Siguió trabajando y al cabo de un instante extrajo algo con las pinzas de la herida de la cabeza. El estómago, los pulmones, parte del cerebro y lo que había sacado de la herida yacían en sendos recipientes de plástico. Al terminar, Mavrikiev se quitó los guantes y cruzó la estancia hacia el lugar en que se encontraba Wexford.
– Ratifico lo que dije sobre la hora de la muerte. El sábado por la tarde.
– Supongo que ahora puedo formular la otra pregunta.
– ¿Causa de la muerte? El golpe en la cabeza; no hace falta ser médico para darse cuenta de eso. Tiene el cráneo fracturado, y el cerebro ha sufrido daños graves. Ahora no entraré en detalles técnicos, pero lo anotaré todo en el informe.
– ¿Quiere decir que le dieron un golpe fuerte en la cabeza? ¿Sabe con qué?
Mavrikiev meneó la cabeza y alargó a Wexford uno de los recipientes, que contenía alrededor de una docena de piedrecillas, algunas ennegrecidas por la sangre seca.
– Si alguien la golpeó, lo hizo contra un sendero de grava. He sacado estos guijarros de la herida. No creo que la golpearan, sino que se cayó. Creo que cayó desde una altura considerable sobre un sendero de grava.
En ese instante, Barry Vine volvió a la sala con aire avergonzado, manteniendo la mirada apartada de la camilla sobre la que el cadáver aparecía cubierto ahora con una sábana de plástico.

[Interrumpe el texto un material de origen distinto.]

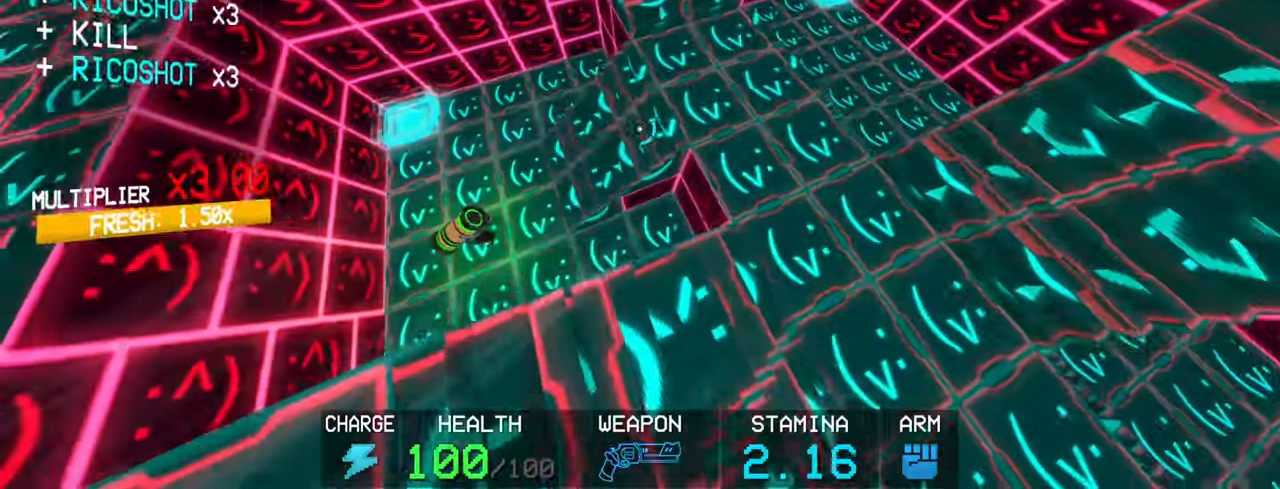
{"keys": [], "mouse": [], "events": [[16, "1", "up"], [166, "w", "up"]]}
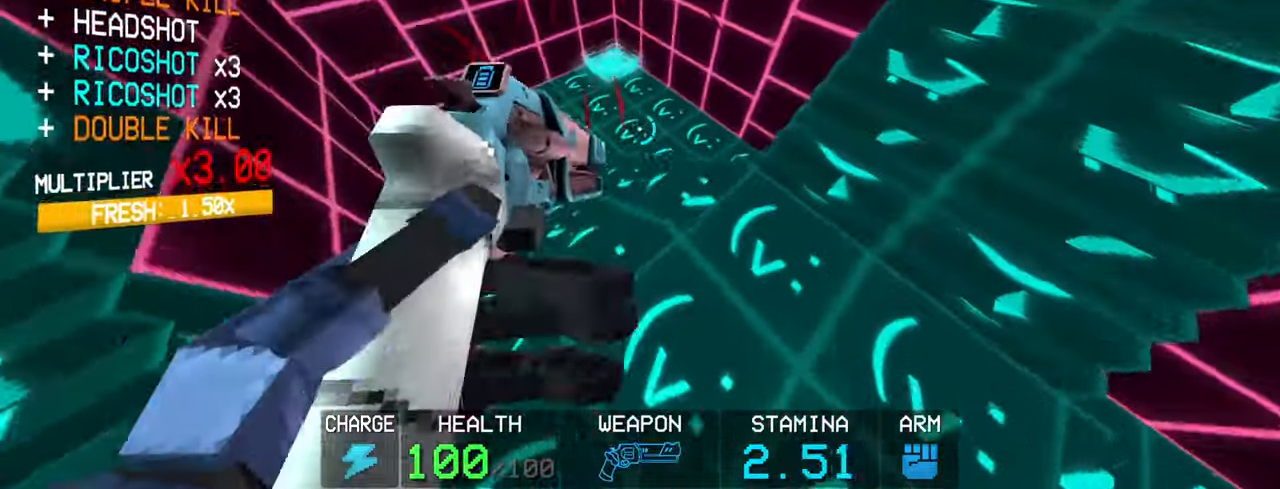
{"keys": ["space", "w"], "mouse": [], "events": [[450, "space", "down"], [500, "w", "down"]]}
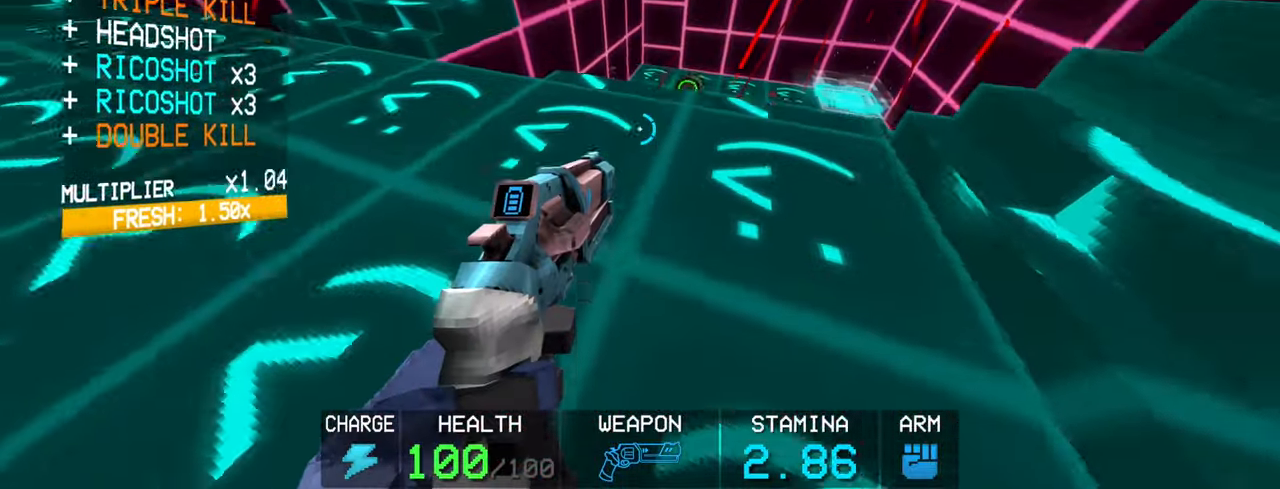
{"keys": [], "mouse": [], "events": [[83, "space", "up"], [183, "w", "up"], [333, "mouse_left", "down"], [466, "mouse_left", "up"]]}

Wexford no le hizo el menor caso.
– ¿Se cayó o la empujaron?
– Por el amor de Dios, ya empezamos otra vez. ¿Cuántas veces tengo que decirle que no soy mago? No lo sé. Si espera que encuentre un bonito juego de huellas dactilares en su espalda, está muy equivocado.
– Podría averiguar si opuso resistencia – insistió Wexford con frialdad.
– Piel y sangre bajo las uñas, ¿eh? Pues no. Si lo hizo alguien, probablemente era zurdo, pero no tenemos a ese alguien. Tiene el brazo izquierdo roto, dos costillas rotas, la pierna izquierda rota por dos sitios y la derecha, por uno. Magulladuras en todo el costado derecho. Creo que cayó sobre el costado derecho desde una altura de hasta diez metros. Y eso es todo por ahora, caballeros. Gracias por su atención -miradita desdeñosa a Barry Vine-. Me voy a mi casa a comer.
Vine lo saludó con un gesto.
– ¿Se encuentra mejor? -preguntó Wexford en tono ligero-. Se me acaba de ocurrir que cuando vimos a Brendan Royall, iba vestido de pies a cabeza con ropa de camuflaje. ¿Será coincidencia?